A very interesting article on the infrastructure development in India and also how to manage family business's. Some quotes:
The Quarterly: Has the government been effective in addressing these problems?
G. M. Rao: The government has initiated several positive changes, and private players are also more and more interested in participating in infrastructure development. However, we need increased momentum to maintain these high growth rates. For example, the demand for housing, cold storage, and power outstrips supply—even considering planned capacity additions.
There are also problems with disbursing funds and implementing these improvement projects. The government is spending a lot of money to improve roads, but, ultimately, a lot of that is not reaching the people, and this has been happening for the past 60 years. Unless you change this, that allocated money is not going to do much good.
Implementation is also a problem. The government is not organized for this kind of growth or for speedy implementation of projects. It has to strengthen the whole system. For example, the National Highways Authority [of India] has one system for the whole country, but it should be regionalized into four sectors: south, north, east, and west. They could each call for their own tenders and monitor their own projects, while reporting to Delhi. Under the current system, we have so far only completed about 10 percent of the planned national road improvements—for instance, widening roadways from two lanes to four.
The Quarterly: What can the government do to improve the rural economy?

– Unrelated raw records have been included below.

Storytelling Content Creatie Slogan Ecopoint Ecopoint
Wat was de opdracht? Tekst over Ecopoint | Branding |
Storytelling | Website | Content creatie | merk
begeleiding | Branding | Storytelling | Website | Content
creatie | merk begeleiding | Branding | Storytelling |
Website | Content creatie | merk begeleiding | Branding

G. M. Rao: The government should encourage manufacturers to set up their factories in the villages. I read recently that a big multinational mobile-phone maker designs its phones here in India but manufactures them in China. This company makes millions of pieces a year, and about 2,000 people have jobs there. Why can’t we have the manufacturing as well? One reason is the Labour Act.1 We cannot expand the manufacturing industry without the right to hire and fire. We have the capability to manufacture, but we have to change our labor policy.
We also need to expand microfinancing further into rural areas. So many people in villages fall into the debt trap. Their family land is subdivided among brothers into plots too small to cultivate effectively. Then they go to the moneylenders to get by. When they can’t make payments, the moneylenders take away their land. Families that were once respected landowners are now laborers, and they migrate to the cities.
The Quarterly: Can you tell us what you’ve done to ensure GMR’s health as a family-owned business?
G. M. Rao: When I was a director at Vysya Bank, one of my tasks was to talk to people with nonperforming assets who were about to default. I saw a lot of family businesses in trouble. I remember one well-respected family with two brothers. The younger would never sit down before the older one did, as a mark of true respect. Three years later the same brothers were fighting in the streets with knives. Once family members start fighting, their energy is diverted. They are no longer focused on the business, but on the fight. That was a big lesson for me.
Later, I went to a conference on family businesses and heard M. V. Subbaiah, of the Murugappa Group,5 speak. That was a real eye-opener for me. I started attending international family business summits, and I brought in top experts to look at my business. Then I called a meeting of my family and, very reluctantly, all eight members came. We had a lot of differences, and everyone was allowed to talk freely. We all started talking very animatedly, emotionally—arguing and what not. It took time to get everyone to reach consensus. I put it all on video so that the next generation gets to see how we executed it.
In the end we agreed to a family constitution model that outlines succession, conflict resolution, our values, and our mission. It says what qualifications are needed to enter the business, as well as our media and political policy. It even talks about what happens in case of a divorce. All these things needed to be addressed in detail to protect and delink the business from the family.
Today 65 percent of the top companies on the National Stock Exchange [of India] are family-owned businesses. We need to think about their governance. These companies are becoming so big that if the family gets estranged, it could impact the national business environment.